(Saved data entries)
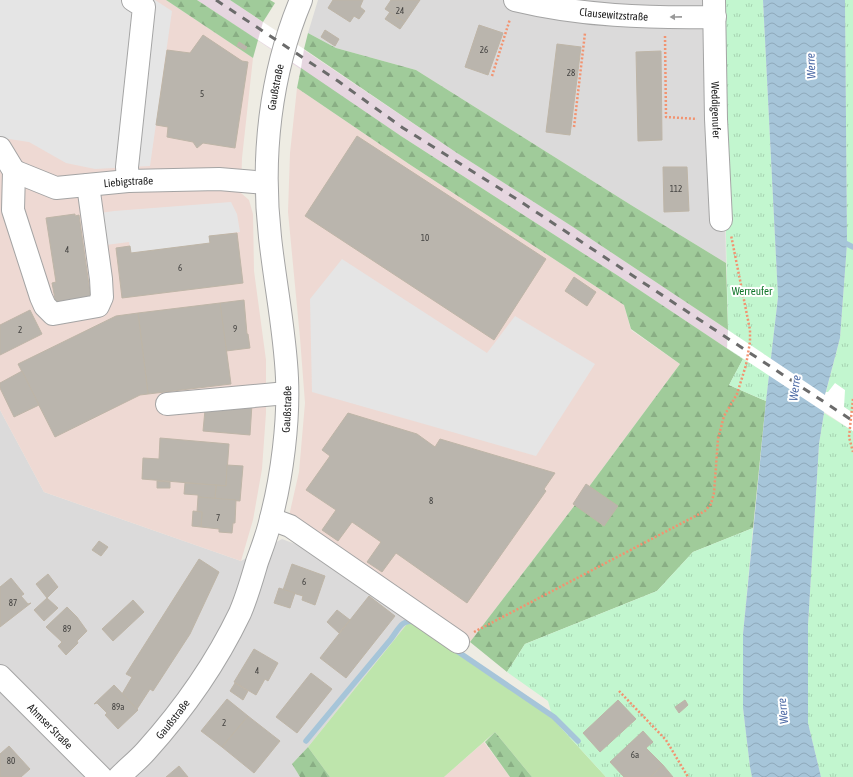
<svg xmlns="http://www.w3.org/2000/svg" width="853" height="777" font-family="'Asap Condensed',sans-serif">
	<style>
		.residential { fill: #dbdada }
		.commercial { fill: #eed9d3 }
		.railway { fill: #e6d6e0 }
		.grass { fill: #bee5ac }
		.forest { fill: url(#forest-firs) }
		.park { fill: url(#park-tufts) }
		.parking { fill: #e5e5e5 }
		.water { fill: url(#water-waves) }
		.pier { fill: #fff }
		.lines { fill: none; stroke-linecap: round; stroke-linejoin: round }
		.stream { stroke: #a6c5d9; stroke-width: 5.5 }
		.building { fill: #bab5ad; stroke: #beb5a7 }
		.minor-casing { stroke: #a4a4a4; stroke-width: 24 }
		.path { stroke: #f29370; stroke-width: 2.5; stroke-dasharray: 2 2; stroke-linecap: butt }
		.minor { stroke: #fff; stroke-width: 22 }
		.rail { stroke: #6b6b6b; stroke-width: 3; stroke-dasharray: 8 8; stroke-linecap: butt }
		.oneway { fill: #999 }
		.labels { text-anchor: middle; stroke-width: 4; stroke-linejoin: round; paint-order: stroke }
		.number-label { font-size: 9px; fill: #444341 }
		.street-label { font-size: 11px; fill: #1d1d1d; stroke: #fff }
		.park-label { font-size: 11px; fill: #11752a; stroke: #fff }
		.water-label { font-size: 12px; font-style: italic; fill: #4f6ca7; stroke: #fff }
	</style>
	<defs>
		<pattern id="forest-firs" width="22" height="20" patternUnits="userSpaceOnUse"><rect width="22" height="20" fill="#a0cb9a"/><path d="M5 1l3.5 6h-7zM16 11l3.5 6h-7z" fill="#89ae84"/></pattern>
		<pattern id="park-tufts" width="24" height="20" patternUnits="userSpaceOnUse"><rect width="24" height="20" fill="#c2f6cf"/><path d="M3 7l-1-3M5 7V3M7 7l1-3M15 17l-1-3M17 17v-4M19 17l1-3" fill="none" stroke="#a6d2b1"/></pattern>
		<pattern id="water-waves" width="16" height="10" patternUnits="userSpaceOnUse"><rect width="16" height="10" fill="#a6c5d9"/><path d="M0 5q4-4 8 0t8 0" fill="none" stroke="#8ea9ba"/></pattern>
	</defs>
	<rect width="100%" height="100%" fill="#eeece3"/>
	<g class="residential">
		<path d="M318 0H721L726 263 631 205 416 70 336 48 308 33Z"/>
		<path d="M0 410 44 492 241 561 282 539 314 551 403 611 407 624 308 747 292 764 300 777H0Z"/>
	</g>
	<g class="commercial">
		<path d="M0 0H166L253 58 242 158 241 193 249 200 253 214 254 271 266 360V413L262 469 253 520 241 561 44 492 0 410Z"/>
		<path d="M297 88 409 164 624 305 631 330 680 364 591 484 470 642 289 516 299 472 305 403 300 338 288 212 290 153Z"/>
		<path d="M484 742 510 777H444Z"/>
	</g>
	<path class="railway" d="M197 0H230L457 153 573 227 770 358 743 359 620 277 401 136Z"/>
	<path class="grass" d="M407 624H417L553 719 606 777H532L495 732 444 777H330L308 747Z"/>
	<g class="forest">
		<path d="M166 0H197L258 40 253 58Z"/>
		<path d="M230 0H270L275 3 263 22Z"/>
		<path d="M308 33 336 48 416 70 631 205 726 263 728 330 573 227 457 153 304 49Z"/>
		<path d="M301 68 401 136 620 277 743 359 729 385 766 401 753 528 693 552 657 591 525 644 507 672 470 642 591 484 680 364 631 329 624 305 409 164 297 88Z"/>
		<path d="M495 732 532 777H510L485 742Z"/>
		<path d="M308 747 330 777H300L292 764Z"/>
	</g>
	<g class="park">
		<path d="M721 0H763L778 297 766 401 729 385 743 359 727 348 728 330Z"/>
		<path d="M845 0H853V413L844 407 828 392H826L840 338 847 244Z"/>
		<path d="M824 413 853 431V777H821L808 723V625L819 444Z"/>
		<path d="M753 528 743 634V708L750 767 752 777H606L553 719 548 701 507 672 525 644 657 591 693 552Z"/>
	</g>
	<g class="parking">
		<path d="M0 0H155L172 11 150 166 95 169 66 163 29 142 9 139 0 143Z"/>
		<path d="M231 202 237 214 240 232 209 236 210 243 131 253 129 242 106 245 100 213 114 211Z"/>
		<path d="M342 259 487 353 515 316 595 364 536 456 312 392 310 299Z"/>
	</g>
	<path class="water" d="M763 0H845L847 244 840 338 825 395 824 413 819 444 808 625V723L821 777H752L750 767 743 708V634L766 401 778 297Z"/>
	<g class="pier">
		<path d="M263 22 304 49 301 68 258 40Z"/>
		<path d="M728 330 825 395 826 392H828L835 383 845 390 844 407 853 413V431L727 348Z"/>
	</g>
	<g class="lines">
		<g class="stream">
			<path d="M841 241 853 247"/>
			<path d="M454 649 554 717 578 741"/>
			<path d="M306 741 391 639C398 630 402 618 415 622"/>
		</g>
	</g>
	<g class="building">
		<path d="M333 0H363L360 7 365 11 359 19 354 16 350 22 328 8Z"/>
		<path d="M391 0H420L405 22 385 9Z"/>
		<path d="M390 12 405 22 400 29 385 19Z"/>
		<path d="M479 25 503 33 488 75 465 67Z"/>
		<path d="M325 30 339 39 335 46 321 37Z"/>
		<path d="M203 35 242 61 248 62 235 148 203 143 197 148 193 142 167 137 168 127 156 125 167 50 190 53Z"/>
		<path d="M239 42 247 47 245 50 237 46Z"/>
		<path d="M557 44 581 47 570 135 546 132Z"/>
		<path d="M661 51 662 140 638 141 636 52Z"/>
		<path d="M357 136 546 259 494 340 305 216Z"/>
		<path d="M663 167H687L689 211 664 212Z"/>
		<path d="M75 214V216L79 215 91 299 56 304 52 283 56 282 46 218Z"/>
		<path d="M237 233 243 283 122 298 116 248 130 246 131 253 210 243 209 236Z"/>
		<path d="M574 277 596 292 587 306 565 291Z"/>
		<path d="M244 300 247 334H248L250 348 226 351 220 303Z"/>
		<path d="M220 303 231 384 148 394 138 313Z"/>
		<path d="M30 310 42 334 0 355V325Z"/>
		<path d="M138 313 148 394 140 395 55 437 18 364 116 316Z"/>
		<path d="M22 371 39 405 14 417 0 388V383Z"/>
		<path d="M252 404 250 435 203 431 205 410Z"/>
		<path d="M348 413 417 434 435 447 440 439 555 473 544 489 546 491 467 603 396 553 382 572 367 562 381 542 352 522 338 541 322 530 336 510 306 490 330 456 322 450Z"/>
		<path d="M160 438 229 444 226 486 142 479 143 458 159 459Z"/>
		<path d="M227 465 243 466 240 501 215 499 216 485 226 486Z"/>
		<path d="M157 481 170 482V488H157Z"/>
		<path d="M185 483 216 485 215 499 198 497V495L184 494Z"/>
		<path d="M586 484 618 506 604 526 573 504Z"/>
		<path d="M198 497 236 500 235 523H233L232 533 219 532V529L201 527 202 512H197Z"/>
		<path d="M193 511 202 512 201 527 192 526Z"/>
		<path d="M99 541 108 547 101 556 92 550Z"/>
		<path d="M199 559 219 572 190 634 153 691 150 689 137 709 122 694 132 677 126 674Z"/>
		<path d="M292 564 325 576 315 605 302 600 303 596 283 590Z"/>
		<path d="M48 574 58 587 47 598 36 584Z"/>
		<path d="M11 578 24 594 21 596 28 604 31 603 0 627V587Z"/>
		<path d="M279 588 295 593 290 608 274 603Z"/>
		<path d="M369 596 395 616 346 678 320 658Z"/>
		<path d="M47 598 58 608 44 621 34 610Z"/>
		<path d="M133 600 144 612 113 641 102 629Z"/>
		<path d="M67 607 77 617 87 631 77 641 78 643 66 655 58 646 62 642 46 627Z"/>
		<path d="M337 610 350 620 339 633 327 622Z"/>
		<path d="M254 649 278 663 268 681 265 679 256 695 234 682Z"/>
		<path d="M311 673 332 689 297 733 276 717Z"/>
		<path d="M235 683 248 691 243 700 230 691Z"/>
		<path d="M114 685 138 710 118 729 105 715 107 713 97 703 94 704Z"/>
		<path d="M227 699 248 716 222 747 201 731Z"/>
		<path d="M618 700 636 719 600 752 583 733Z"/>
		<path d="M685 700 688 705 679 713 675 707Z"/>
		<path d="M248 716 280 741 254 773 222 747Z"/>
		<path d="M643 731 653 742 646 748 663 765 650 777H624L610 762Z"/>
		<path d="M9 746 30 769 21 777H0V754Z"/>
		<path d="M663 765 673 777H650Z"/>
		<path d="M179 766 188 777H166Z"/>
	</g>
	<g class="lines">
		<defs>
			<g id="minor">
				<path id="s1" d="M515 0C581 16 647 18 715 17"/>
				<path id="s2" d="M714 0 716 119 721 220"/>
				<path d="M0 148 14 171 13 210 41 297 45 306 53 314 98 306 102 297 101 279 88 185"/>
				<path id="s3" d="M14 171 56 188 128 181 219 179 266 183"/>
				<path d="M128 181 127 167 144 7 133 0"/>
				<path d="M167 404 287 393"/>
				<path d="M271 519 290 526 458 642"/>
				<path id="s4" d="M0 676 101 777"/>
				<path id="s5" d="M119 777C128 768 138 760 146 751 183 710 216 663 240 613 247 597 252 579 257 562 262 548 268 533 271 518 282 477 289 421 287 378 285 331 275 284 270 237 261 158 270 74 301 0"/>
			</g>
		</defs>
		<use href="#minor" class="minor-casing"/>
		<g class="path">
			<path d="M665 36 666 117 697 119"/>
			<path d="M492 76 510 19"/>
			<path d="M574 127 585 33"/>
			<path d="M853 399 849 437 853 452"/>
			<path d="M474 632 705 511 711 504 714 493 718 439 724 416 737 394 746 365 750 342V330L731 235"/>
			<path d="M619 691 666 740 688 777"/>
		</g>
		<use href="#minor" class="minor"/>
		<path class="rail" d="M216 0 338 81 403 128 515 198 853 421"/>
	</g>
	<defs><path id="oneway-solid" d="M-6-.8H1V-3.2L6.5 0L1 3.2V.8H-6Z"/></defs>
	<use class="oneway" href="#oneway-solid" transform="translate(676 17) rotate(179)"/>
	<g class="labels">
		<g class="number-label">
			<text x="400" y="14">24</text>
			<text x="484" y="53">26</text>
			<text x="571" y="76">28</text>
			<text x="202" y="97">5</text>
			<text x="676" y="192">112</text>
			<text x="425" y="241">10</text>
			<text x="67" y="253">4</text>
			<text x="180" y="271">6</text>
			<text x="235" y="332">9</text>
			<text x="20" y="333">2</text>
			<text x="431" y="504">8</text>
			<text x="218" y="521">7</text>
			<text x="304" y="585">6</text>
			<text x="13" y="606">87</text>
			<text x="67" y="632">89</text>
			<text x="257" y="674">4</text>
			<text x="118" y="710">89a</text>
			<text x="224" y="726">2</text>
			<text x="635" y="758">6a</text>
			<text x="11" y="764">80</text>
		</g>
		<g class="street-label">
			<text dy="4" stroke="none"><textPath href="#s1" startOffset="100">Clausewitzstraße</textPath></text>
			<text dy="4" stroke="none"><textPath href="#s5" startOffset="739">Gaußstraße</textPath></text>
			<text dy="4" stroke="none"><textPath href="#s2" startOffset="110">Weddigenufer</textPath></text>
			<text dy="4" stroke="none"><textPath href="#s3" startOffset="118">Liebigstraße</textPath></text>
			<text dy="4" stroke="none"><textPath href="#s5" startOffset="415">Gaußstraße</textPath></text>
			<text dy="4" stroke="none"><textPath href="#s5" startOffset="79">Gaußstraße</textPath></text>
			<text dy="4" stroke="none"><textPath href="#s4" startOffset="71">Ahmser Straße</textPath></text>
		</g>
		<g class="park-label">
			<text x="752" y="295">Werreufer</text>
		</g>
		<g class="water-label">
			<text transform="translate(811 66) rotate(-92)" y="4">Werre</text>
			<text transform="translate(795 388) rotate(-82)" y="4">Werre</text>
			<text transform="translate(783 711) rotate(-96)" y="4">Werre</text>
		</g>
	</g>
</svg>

Work to complete
Go through the entries above and count the lines containing the word "oneway"; give only that count.

Output
3